Zwischen den Parteien des verwaltungsgerichtlichen Verfahrens ist nicht strittig, dass dann, wenn die Abgabe noch nicht entrichtet wurde und ein Fall des § 44 Abs. 2 Wr. GarG vorliegt, die Ausgleichsabgabe nicht einzuheben ist. Es kann auch, obwohl die Wiener Bauordnung keine ausdrückliche Bestimmung über einen Verzicht auf die Baubewilligung enthält, zufolge der Vorschrift des § 44 Abs. 2 Wr. GarG nicht zweifelhaft sein, dass ein solcher Verzicht zulässig ist. Strittig ist sohin nur, ob ein wirksamer Verzicht auf die Baubewilligung im Sinne des § 44 Abs. 2 leg. cit. vorliegt oder nicht.
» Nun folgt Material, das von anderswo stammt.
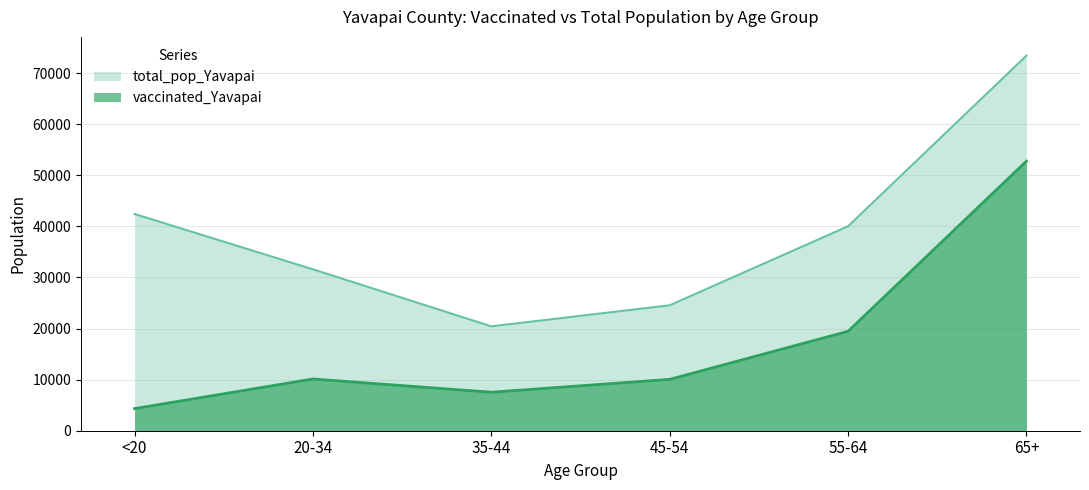

At which category does the chart reach its peak across all series?

65+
Hiezu steht unbestritten fest, dass FK einen solchen Verzicht gegenüber der Baubehörde nicht abgegeben hat; es liegt lediglich eine zwischen der Beschwerdeführerin und FK abgeschlossene Vereinbarung vor, wonach die Punktation vom 22. September 1981 einvernehmlich aufgehoben wird.
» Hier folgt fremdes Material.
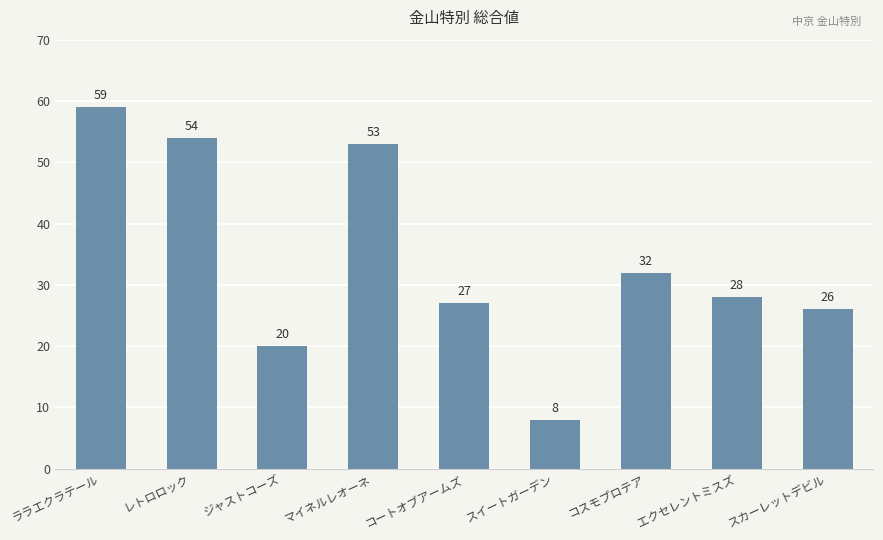

What is the label of the 9th bar from the right?

ララエクラテール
Nun hat der Verwaltungsgerichtshof in Fällen, in denen er einen Verzicht auf dem öffentlichen Recht zugehörige Ansprüche und Anwartschaften für zulässig erachtet hat, stets gefordert, dass zur Entgegennahme einer solchen Erklärung die Behörde zuständig ist (Erkenntnis vom 14. März 1950, Slg. Nr. 1314/A); dass sie dem zuständigen Vertreter des Staates zur Kenntnis gebracht wird (Erkenntnis vom 24. April 1953, Slg. Nr. 2944/A) bzw. dass der Verzicht - beispielsweise auf Pensionsansprüche immer nur dem Verpflichteten (damals also dem Bund) gegenüber ausgesprochen werden kann (Erkenntnis vom 19. April 1956; Slg, Nr. 4047/A). Nichts anderes kann auch im vorliegenden Fall gelten; auch ein Verzicht auf die Baubewilligung gemäß § 44 Abs. 2 Wr. GarG muss daher um wirksam zu sein, gegenüber der Behörde erklärt werden.
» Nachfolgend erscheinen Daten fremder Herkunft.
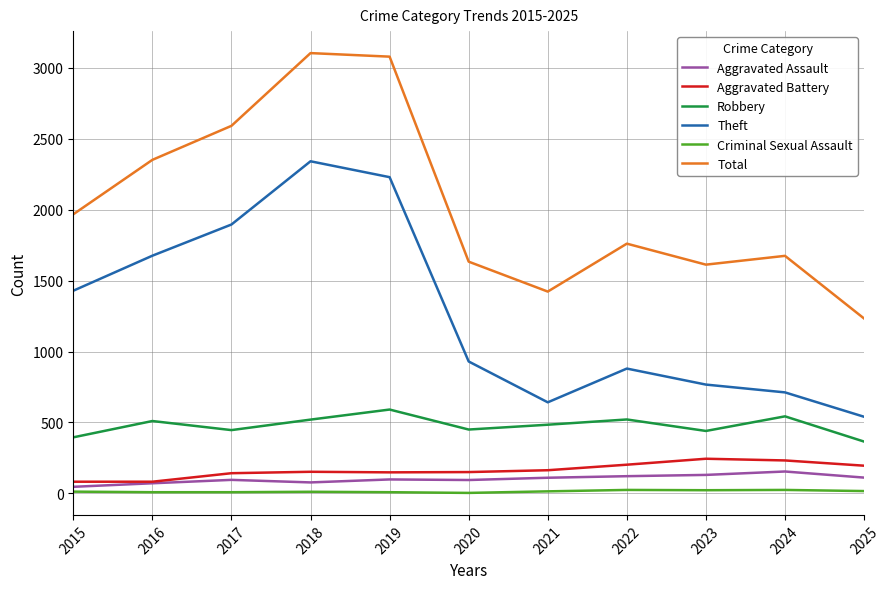

Rank the series at 2017 from lowest to highest value.

Criminal Sexual Assault, Aggravated Assault, Aggravated Battery, Robbery, Theft, Total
Dem angefochtenen Bescheid haftet somit die behauptete Rechtswidrigkeit nicht an, sodass die Beschwerde gemäß § 42 Abs. 1 VwGG als unbegründet abzuweisen war. Die im Zusammenhang mit der Kostenentscheidung aufgetauchten Normbedenken standen gemäß § 62 Abs. 3 VfGG der Entscheidung in der Hauptsache nicht entgegen, weil der Inhalt des als Gegenschrift erstatteten Schriftsatzes im Beschwerdefall ohne Einfluss auf das Ergebnis der Entscheidung in der Hauptsache war.